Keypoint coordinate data
Segment Open
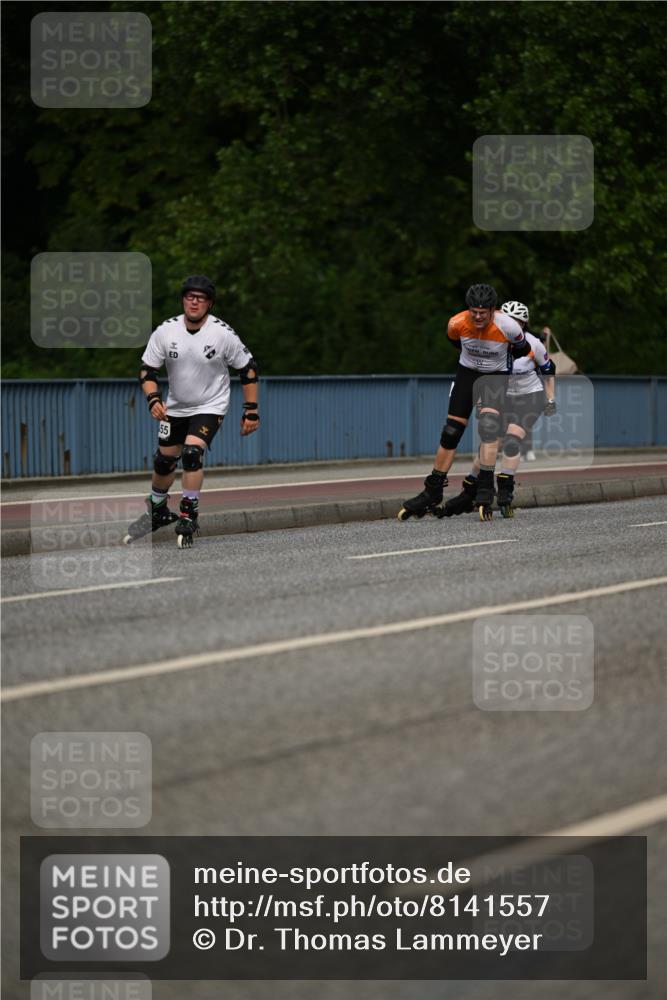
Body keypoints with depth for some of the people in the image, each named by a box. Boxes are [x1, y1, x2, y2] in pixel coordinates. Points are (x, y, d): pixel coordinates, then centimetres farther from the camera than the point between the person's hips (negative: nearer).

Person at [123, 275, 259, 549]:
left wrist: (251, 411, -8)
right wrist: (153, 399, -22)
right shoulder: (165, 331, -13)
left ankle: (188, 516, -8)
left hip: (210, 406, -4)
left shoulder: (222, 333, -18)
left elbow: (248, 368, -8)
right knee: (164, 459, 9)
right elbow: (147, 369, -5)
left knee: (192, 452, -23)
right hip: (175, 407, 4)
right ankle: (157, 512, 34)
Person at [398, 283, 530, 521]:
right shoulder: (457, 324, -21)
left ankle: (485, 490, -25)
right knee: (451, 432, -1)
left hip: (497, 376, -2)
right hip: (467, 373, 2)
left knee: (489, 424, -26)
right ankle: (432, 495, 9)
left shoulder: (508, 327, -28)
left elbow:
Segment Closed
■ How to complete this task
Return each entry above unchanged. Leave the pictures out.

■ Task solution
Body keypoints with depth for some of the people in the image, each named by a box. Boxes are [x1, y1, x2, y2] in pixel coordinates. Points are (x, y, d): pixel coordinates, then centimetres farther from the camera than the point between the person's hips (negative: nearer).

Person at [123, 275, 259, 549]:
left wrist: (251, 411, -8)
right wrist: (153, 399, -22)
right shoulder: (165, 331, -13)
left ankle: (188, 516, -8)
left hip: (210, 406, -4)
left shoulder: (222, 333, -18)
left elbow: (248, 368, -8)
right knee: (164, 459, 9)
right elbow: (147, 369, -5)
left knee: (192, 452, -23)
right hip: (175, 407, 4)
right ankle: (157, 512, 34)
Person at [398, 283, 530, 521]:
right shoulder: (457, 324, -21)
left ankle: (485, 490, -25)
right knee: (451, 432, -1)
left hip: (497, 376, -2)
right hip: (467, 373, 2)
left knee: (489, 424, -26)
right ankle: (432, 495, 9)
left shoulder: (508, 327, -28)
left elbow:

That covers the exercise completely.